Segment Start: DATA UNDER STUDY

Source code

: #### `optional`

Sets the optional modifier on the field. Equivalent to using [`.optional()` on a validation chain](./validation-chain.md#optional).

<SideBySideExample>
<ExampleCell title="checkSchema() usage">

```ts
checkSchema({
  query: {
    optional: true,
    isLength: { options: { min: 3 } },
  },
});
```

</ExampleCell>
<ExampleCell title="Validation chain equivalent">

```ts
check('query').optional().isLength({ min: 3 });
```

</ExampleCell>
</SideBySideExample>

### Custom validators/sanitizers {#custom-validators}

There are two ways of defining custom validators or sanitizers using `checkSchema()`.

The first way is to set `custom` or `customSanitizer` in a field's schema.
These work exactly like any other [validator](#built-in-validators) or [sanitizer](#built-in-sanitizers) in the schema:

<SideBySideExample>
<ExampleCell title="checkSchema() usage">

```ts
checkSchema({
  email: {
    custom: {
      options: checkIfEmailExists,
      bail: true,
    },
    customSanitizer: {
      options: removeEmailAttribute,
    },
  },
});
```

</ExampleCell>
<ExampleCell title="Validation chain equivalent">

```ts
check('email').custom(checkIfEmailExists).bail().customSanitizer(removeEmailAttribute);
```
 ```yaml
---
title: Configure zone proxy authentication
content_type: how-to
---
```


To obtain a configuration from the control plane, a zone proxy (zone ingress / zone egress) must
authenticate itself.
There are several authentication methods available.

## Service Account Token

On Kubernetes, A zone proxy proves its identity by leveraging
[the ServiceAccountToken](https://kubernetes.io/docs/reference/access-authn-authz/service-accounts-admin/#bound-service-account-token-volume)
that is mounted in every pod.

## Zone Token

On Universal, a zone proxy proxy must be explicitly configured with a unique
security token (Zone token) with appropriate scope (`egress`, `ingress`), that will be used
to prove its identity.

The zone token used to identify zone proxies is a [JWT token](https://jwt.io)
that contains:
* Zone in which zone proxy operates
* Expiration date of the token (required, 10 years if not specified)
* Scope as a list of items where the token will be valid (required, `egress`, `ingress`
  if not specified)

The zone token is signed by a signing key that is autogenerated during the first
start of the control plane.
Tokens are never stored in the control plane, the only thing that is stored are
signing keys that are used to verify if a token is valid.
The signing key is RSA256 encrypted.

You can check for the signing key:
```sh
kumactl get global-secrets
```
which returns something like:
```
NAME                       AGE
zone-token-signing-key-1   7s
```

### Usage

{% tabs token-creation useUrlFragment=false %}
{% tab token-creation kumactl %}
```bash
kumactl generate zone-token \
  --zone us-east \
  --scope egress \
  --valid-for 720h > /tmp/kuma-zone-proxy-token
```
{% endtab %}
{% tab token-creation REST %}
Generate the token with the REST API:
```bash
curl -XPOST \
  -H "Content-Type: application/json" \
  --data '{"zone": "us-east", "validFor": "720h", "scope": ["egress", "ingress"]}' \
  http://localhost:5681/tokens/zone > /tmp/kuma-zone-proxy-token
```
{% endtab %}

Segment End: DATA UNDER STUDY

An exact copy of every line above is what this asks for.

■ REPLY TO THE EXERCISE:
Source code

: #### `optional`

Sets the optional modifier on the field. Equivalent to using [`.optional()` on a validation chain](./validation-chain.md#optional).

<SideBySideExample>
<ExampleCell title="checkSchema() usage">

```ts
checkSchema({
  query: {
    optional: true,
    isLength: { options: { min: 3 } },
  },
});
```

</ExampleCell>
<ExampleCell title="Validation chain equivalent">

```ts
check('query').optional().isLength({ min: 3 });
```

</ExampleCell>
</SideBySideExample>

### Custom validators/sanitizers {#custom-validators}

There are two ways of defining custom validators or sanitizers using `checkSchema()`.

The first way is to set `custom` or `customSanitizer` in a field's schema.
These work exactly like any other [validator](#built-in-validators) or [sanitizer](#built-in-sanitizers) in the schema:

<SideBySideExample>
<ExampleCell title="checkSchema() usage">

```ts
checkSchema({
  email: {
    custom: {
      options: checkIfEmailExists,
      bail: true,
    },
    customSanitizer: {
      options: removeEmailAttribute,
    },
  },
});
```

</ExampleCell>
<ExampleCell title="Validation chain equivalent">

```ts
check('email').custom(checkIfEmailExists).bail().customSanitizer(removeEmailAttribute);
```
 ```yaml
---
title: Configure zone proxy authentication
content_type: how-to
---
```


To obtain a configuration from the control plane, a zone proxy (zone ingress / zone egress) must
authenticate itself.
There are several authentication methods available.

## Service Account Token

On Kubernetes, A zone proxy proves its identity by leveraging
[the ServiceAccountToken](https://kubernetes.io/docs/reference/access-authn-authz/service-accounts-admin/#bound-service-account-token-volume)
that is mounted in every pod.

## Zone Token

On Universal, a zone proxy proxy must be explicitly configured with a unique
security token (Zone token) with appropriate scope (`egress`, `ingress`), that will be used
to prove its identity.

The zone token used to identify zone proxies is a [JWT token](https://jwt.io)
that contains:
* Zone in which zone proxy operates
* Expiration date of the token (required, 10 years if not specified)
* Scope as a list of items where the token will be valid (required, `egress`, `ingress`
  if not specified)

The zone token is signed by a signing key that is autogenerated during the first
start of the control plane.
Tokens are never stored in the control plane, the only thing that is stored are
signing keys that are used to verify if a token is valid.
The signing key is RSA256 encrypted.

You can check for the signing key:
```sh
kumactl get global-secrets
```
which returns something like:
```
NAME                       AGE
zone-token-signing-key-1   7s
```

### Usage

{% tabs token-creation useUrlFragment=false %}
{% tab token-creation kumactl %}
```bash
kumactl generate zone-token \
  --zone us-east \
  --scope egress \
  --valid-for 720h > /tmp/kuma-zone-proxy-token
```
{% endtab %}
{% tab token-creation REST %}
Generate the token with the REST API:
```bash
curl -XPOST \
  -H "Content-Type: application/json" \
  --data '{"zone": "us-east", "validFor": "720h", "scope": ["egress", "ingress"]}' \
  http://localhost:5681/tokens/zone > /tmp/kuma-zone-proxy-token
```
{% endtab %}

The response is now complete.